> _WHAT THE TASK REQUIRES_
Each line of the material that includes the string "they" counts once; report the total and nothing further.

> _INFORMATION_

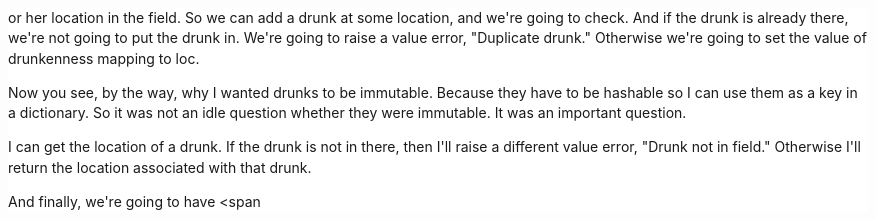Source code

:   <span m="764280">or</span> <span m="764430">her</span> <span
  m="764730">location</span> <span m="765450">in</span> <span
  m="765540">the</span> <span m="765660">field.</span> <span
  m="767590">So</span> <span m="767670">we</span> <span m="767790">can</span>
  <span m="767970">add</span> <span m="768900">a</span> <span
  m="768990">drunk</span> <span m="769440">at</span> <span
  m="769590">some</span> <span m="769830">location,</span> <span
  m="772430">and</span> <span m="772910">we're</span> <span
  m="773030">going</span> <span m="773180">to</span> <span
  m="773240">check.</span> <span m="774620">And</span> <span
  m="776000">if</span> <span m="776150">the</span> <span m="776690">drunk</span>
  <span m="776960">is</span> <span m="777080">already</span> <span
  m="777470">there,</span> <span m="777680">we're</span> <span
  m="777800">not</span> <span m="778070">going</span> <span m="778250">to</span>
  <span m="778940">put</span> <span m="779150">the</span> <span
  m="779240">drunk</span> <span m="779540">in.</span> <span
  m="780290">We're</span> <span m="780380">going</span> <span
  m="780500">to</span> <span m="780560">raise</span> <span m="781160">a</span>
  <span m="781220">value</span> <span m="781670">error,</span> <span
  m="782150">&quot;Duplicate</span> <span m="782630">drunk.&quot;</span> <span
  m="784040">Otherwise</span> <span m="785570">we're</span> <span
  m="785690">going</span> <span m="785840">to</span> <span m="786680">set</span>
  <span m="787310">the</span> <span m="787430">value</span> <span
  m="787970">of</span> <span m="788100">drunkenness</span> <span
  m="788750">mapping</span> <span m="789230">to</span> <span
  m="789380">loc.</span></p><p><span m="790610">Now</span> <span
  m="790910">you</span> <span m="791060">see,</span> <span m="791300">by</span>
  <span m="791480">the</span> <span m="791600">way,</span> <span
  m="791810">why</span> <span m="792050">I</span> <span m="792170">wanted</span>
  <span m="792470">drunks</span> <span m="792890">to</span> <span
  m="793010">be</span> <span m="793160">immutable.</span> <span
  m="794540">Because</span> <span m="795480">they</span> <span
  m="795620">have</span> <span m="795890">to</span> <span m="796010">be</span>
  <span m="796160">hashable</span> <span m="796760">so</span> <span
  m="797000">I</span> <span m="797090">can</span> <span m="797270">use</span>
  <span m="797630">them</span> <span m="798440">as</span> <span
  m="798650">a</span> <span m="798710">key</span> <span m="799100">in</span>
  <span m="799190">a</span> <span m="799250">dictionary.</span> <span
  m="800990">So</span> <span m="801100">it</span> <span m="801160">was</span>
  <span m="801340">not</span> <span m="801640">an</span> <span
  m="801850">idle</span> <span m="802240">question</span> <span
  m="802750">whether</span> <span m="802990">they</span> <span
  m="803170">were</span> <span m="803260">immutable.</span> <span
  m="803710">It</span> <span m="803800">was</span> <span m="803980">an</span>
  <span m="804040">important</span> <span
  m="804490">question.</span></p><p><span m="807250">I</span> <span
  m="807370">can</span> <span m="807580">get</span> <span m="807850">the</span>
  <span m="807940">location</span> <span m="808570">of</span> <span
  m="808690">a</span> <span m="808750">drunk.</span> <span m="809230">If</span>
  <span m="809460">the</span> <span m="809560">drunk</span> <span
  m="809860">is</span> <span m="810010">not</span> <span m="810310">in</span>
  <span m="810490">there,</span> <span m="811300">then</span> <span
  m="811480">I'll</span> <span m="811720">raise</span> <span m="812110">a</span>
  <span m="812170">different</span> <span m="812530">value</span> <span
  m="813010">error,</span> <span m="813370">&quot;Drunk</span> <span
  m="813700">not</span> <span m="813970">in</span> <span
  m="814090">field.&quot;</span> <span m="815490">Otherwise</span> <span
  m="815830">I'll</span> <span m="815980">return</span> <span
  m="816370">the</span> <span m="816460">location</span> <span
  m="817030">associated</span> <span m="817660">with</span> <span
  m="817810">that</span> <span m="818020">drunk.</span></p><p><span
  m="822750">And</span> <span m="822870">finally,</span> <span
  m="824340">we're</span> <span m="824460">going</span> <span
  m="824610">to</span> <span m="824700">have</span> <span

> _TASK ANSWER_
2